This thesis deals with the problem of anomaly detection for sequence data. Anomaly detection has been a widely researched problem in several application domains such as system health management, intrusion detection, health-care, bio-informatics, fraud detection, and mechanical fault detection. Traditional anomaly detection techniques analyze each data instance (as a univariate or multivariate record) independently, and ignore the sequential aspect of the data. Often, anomalies in sequences can be detected only by analyzing data instances together as a sequence, and hence cannot detected by traditional anomaly detection techniques.
The problem of anomaly detection for sequence data is a rich area of research because of two main reasons. First, sequences can be of different types, e.g., symbolic sequences, time series data, etc., and each type of sequence poses unique set of problems. Second, anomalies in sequences can be defined in multiple ways and hence there are different problem formulations. In this thesis we focus on solving one particular problem formulation called semi-supervised anomaly detection. We study the problem separately for symbolic sequences, univariate time series data, and multivariate time series data.
The state of art on anomaly detection for sequences is limited and fragmented across application domains. For symbolic sequences, several techniques have been proposed within specific domains, but it is not well-understood as to how a technique developed for one domain would perform in a completely different domain. For univariate time series data, limited techniques exist, and are only evaluated for specific domains, while for multivariate time series data, anomaly detection research is relatively untouched.

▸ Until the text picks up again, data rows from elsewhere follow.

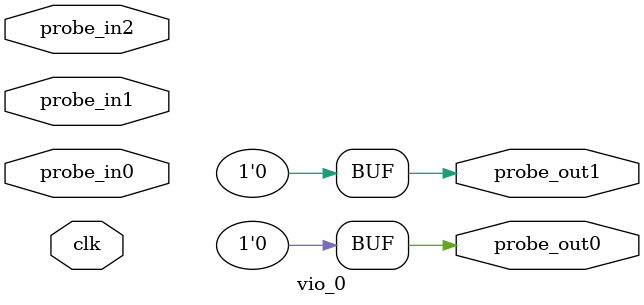
<source format=v>
`timescale 1ns / 1ps
module vio_0 (
clk,
probe_in0,probe_in1,probe_in2,
probe_out0,
probe_out1
);

input clk;
input [0 : 0] probe_in0;
input [0 : 0] probe_in1;
input [0 : 0] probe_in2;

output reg [0 : 0] probe_out0 = 'h0 ;
output reg [0 : 0] probe_out1 = 'h0 ;


endmodule

</source>
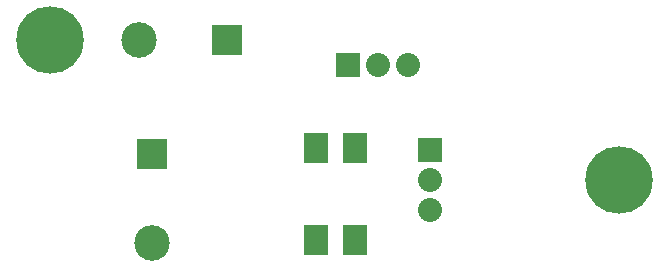
<source format=gbs>
G04 (created by PCBNEW (2013-jul-07)-stable) date Sun 01 Jun 2014 21:32:24 BST*
%MOIN*%
G04 Gerber Fmt 3.4, Leading zero omitted, Abs format*
%FSLAX34Y34*%
G01*
G70*
G90*
G04 APERTURE LIST*
%ADD10C,0.00590551*%
%ADD11R,0.08X0.1*%
%ADD12R,0.08X0.08*%
%ADD13C,0.08*%
%ADD14R,0.0987X0.0987*%
%ADD15C,0.1184*%
%ADD16C,0.2247*%
G04 APERTURE END LIST*
G54D10*
G54D11*
X12067Y4960D03*
X10767Y4960D03*
X12067Y1889D03*
X10767Y1889D03*
G54D12*
X11834Y7716D03*
G54D13*
X12834Y7716D03*
X13834Y7716D03*
G54D14*
X5314Y4743D03*
G54D15*
X5314Y1791D03*
G54D14*
X7814Y8542D03*
G54D15*
X4862Y8542D03*
G54D16*
X1889Y8542D03*
G54D12*
X14566Y4897D03*
G54D13*
X14566Y3897D03*
X14566Y2897D03*
G54D16*
X20866Y3897D03*
M02*

</source>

This thesis has two key goals. First goal is to develop novel anomaly detection techniques for different types of sequences which perform better than existing techniques across a variety of application domains. The second goal is to identify the best anomaly detection technique for a given application domain. By realizing the first goal we develop a suite of anomaly detection techniques for a domain scientist to choose from, while the second goal will help the scientist to choose the technique best suited for the task.
To achieve the first goal we develop several novel anomaly detection techniques for univariate symbolic sequences, univariate time series data, and multivariate time series data. We provide extensive experimental evaluation of the proposed techniques on data sets collected across diverse domains and generated from data generators, also developed as part of this thesis. We show how the proposed techniques can be used to detect anomalies which translate to critical events in domains such as aircraft safety, intrusion detection, and patient health management. The techniques proposed in this thesis are shown to outperform existing techniques on many data sets. The technique proposed for multivariate time series data is one of the very first anomaly detection technique that can detect complex anomalies in such data.
To achieve the second goal, we study the relationship between anomaly detection techniques and the nature of the data on which they are applied. A novel analysis framework, Reference Based Analysis (RBA), is proposed that can map a given data set (of any type) into a multivariate continuous space with respect to a reference data set. We apply the RBA framework to not only visualize and understand complex data types, such as multivariate categorical data and symbolic sequence data, but also to extract data driven features from symbolic sequences, which when used with traditional anomaly detection techniques are shown to consistently outperform the state of art anomaly detection techniques for these complex data types. Two novel techniques for symbolic sequences are proposed using the RBA framework which perform better than the best technique for each different data set.